Likud has been accused of leaking a database containing voting-age Israelis’ full name, sex, home address, cellphone number, and responses to political polling through Elector, an election management app.
Gabriel Weimann is far from being a leftwing, anti-Likud hack: he is known for having begun to track and study terrorist web sites in the mid 1990s, “long before most analysts were aware of the problem.” His more than 180 papers and research reports have been published in scientific journals and books. He received numerous grants and awards from international foundations and was a Visiting Professor at the University of Pennsylvania, Stanford University, Hofstra University, American University DC, University of Maryland, Lehigh University (USA), University of Mainz and LMU University of Munich (Germany), Carleton University (Canada) and the National University of Singapore.
Prof. Weimann believes that while the breach resulted from a “careless mistake” by the company that created Elector, “the Likud party has the responsibly to check the contractor, his record, and the means used to protect the data. Therefore, this breach can serve the interests of Likud’s opponents in the upcoming election.”

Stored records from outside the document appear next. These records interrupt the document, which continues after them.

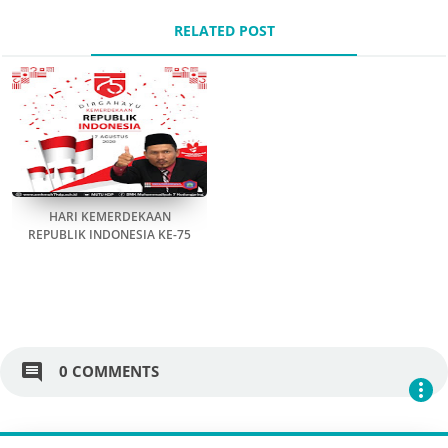
RELATED POST
HARI KEMERDEKAAN
REPUBLIK INDONESIA KE-75
comment
0 COMMENTS
more_vert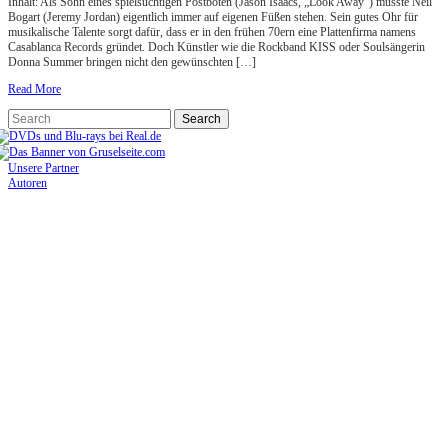
Inhalt: Als Sohn eines spielsüchtigen Postboten (Jason Isaacs, „Look Away“) musste Neil
Bogart (Jeremy Jordan) eigentlich immer auf eigenen Füßen stehen. Sein gutes Ohr für
musikalische Talente sorgt dafür, dass er in den frühen 70ern eine Plattenfirma namens
Casablanca Records gründet. Doch Künstler wie die Rockband KISS oder Soulsängerin
Donna Summer bringen nicht den gewünschten […]
Read More
Unsere Partner
Autoren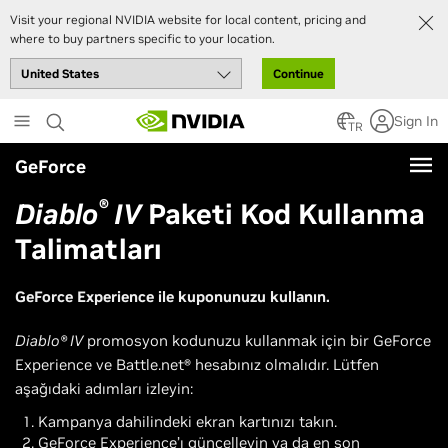
Visit your regional NVIDIA website for local content, pricing and
where to buy partners specific to your location.
Continue
Skip
Sign In
to
TR
main
GeForce
content
®
Diablo
IV
Paketi Kod Kullanma
Talimatları
GeForce Experience ile kuponunuzu kullanın.
Diablo® IV
promosyon kodunuzu kullanmak için bir GeForce
Experience ve Battle.net® hesabınız olmalıdır. Lütfen
aşağıdaki adımları izleyin:
Kampanya dahilindeki ekran kartınızı takın.
GeForce Experience’ı güncelleyin ya da en son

“In some ways, this scandal more broadly exposes the weakness of modern-day information systems,” Prof. Weimann noted. “Companies, states, agencies, and political parties know about us more. They gather and store more information on us – and the problem is not the way they use it but the fact that these huge databases can be sold, intruded, and leaked. This applies to all social media giants in the same way it applies to parties and states all over the world.”
Weimann added that stronger regulation could help prevent such data breaches moving forward, explaining that “the business of data collection by using big data inventories is currently not regulated at all. The level of regulation required to curb future leaks would encompass all stages of the process – from what data can be collected, by whom, how to store it, who has access to it, who can sell it and to whom, and how to protect it.”
Weimann’s most recent book, Terrorism in Cyberspace: The Next Generation, published in 2015, notes that “even though al-Qaeda’s leadership has been largely destroyed and its organization disrupted, terrorist attacks take 12,000 lives annually worldwide, and jihadist terrorist ideology continues to spread. How? Largely by going online and adopting a new method of organization. Terrorist structures, traditionally consisting of loose-net cells, divisions, and subgroups, are ideally suited for flourishing on the Internet through websites, e-mail, chat rooms, e-groups, forums, virtual message boards, YouTube, Google Earth, and other outlets. Terrorist websites, including social media platforms, now number close to 10,000.”